▶ _Text for analysis_
------------------------------------------------
Re-sample blogs data set with 10000 samples instead of 30000:
sampled_blogs <- blogs[sample(1:length(blogs),10000)]
wordcount_sampled_blogs<- stri_count_words(sampled_blogs)
qplot(wordcount_sampled_blogs,bins=80)
Now we have no outliers past 800 in the sampled blogs data set.
if (!file.exists("data/Coursera-Swiftkey/final/sampled/sampled_blogs.txt")) {
writeLines(sampled_blogs, "./data/Coursera-Swiftkey/final/sampled/sampled_blogs.txt")}
if (!file.exists("data/Coursera-Swiftkey/final/sampled/sampled_news.txt")) {
writeLines(sampled_news, "./data/Coursera-Swiftkey/final/sampled/sampled_news.txt")}
if (!file.exists("data/Coursera-Swiftkey/final/sampled/sampled_twitter.txt")) {
writeLines(sampled_twitter, "./data/Coursera-Swiftkey/final/sampled/sampled_twitter.txt")}
directory<- file.path("data/Coursera-Swiftkey/final/", "sampled")
data_corpus<-Corpus(DirSource(directory))
lc_corpus <- tm_map(data_corpus, content_transformer(tolower))
lc_corpus <- tm_map(lc_corpus, stripWhitespace)
lc_corpus <- tm_map(lc_corpus, removePunctuation)
lc_corpus <- tm_map(lc_corpus, removeNumbers)
lc_corpus <- tm_map(lc_corpus, removeWords, stopwords("english"))
This handles multiple variants of the same word, such as plurals of nouns or different tenses of words.
lc_corpus <- tm_map(lc_corpus, stemDocument)
------------------------------------------------
Dataset excerpts:
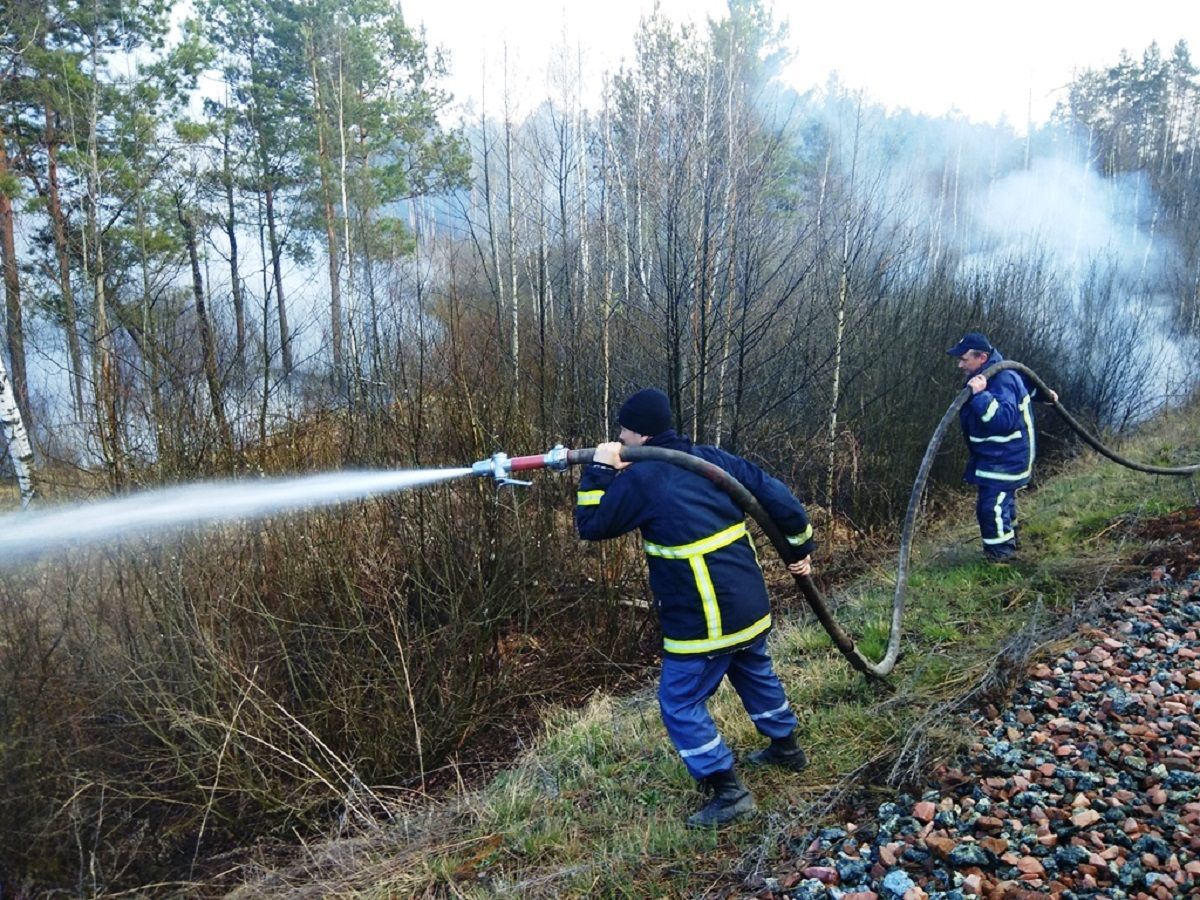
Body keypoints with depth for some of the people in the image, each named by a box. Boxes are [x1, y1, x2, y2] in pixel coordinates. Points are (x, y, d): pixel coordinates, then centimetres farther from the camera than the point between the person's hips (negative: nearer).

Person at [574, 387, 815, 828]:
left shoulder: (639, 479, -15)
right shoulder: (711, 458, 4)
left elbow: (590, 526, -4)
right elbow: (775, 493, 5)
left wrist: (598, 470, -1)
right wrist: (800, 547, 16)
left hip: (703, 619, -8)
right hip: (751, 604, 8)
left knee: (681, 703, 8)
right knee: (756, 674, 30)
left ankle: (728, 791, 11)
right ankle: (786, 747, 49)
------------------------------------------------
▶ _Exercise requirements_
Answer these questions about the R code excerpt:
1. How many samples does the re-sampled blogs data set contain?
2. Past what word count are there no outliers in the sampled blogs data set?
3. What language is passed to the stopwords function when words are removed from the corpus?

▶ _Task response_
1. 10000
2. 800
3. English